Гэри встал и начал ходить по кухне взад и вперед.
— Мне предлагалось, Мэгги, жениться на самой прекрасной в мире девушке, к тому же, по сильной взаимной любви. Один мой профессор намекнул мне о возможности работы в качестве его компаньона, другой безо всяких намеков предложил мне аспирантуру. Наш студенческий театр пригласили на фестиваль в Дакоту. И даже тренер по теннису клялся, что я могу утвердиться как профессионал. Я угодил в мечту какого-то безмозглого десятилетнего тунеядца, словно муха в смолу.

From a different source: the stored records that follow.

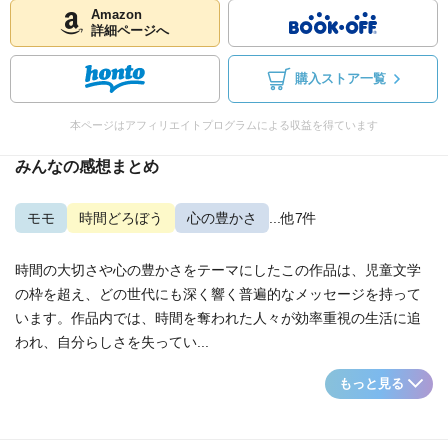
Amazon
詳細ページへ
購入ストア一覧
本ページはアフィリエイトプログラムによる収益を得ています
みんなの感想まとめ
モモ
時間どろぼう
心の豊かさ
...他7件
時間の大切さや心の豊かさをテーマにしたこの作品は、児童文学
の枠を超え、どの世代にも深く響く普遍的なメッセージを持って
います。作品内では、時間を奪われた人々が効率重視の生活に追
われ、自分らしさを失ってい...
もっと見る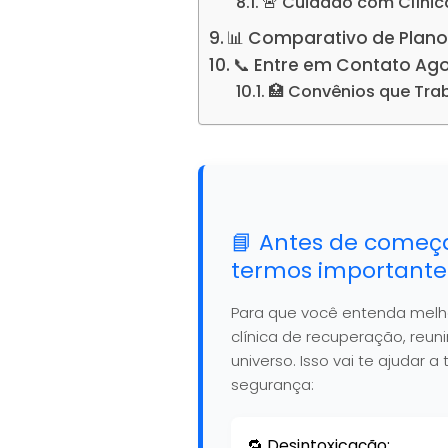
🚨 Cuidado com Clínic
📊 Comparativo de Plano
📞 Entre em Contato Ag
🏥 Convênios que Tr
📘 Antes de começ
termos importante
Para que você entenda mel
clínica de recuperação, reu
universo. Isso vai te ajudar
segurança:
🔁 Desintoxicação:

Помните, я говорил о рисунке на тонкой промасленной бумаге. Ничего не изменилось в моей жизни, но изменился характер моих опасений. Если раньше я боялся этой сквознячной дыры и хмурых очертаний за нею, то теперь я начал бояться, что эта бумага никогда не порвется. Знаете, у некоторых людей голос звучит через бархатную пленку, и хочется, чтобы она наконец порвалась. Но она, Мэгги, никогда не порвется. Никогда.
Я полюбил плохую погоду. Просто плохую погоду, когда идет мелкий колючий дождь, когда развозит дорожки в парке. Когда ветер гонит пылевые волны. Когда черный небритый снег лежит маленькими сугробами. Загвоздка, дорогая Мэгги, в том, что я полюбил эту плохую погоду, а раз полюбив, не мог уже не замечать, как прекрасен Божий мир…
«Божий мир прежде всего удивителен», — вспомила Мэгги слова Эрнестины.
— Меня немного отпустило на самой свадьбе: и в церкви, и потом, в длинном бревенчатом баре, специально камуфлированном под деревенскую избу. Знаете, в жизни каждого есть моменты, когда его с гиканьем подбрасывают и качают на руках. Но потом наступает нормальное серое утро и приходится мыть гору посуды. Посуду, кстати, вымыла моя теща. Я женился девственником и, как ни глупо это прозвучит, надеялся до последнего, что у меня не получится… извините, Мэгги, но уж если рассказывать, то слова не выкинешь. Не тут-то было, член у меня стоял, как фрагмент водопроводной трубы, и воспользоваться им оказалось так же просто, как молотком или угольником. Наступило утро, но не серое, а розовое, с соловьями и магнолиями. Лиззи, совершенно счастливая, глядела в белоснежный, с выпуклым амуром, потолок, а я чувствовал себя, как если бы последнюю щелку в моем доме… то ли в моем черепе конопатили благовонным воском. И, как вы догадываетесь, примерно в одиннадцать нам принесли кофе в постель. Кто-то злонамеренно продолжал вычерчивать мою жизнь белым по белому. Я сходил с ума.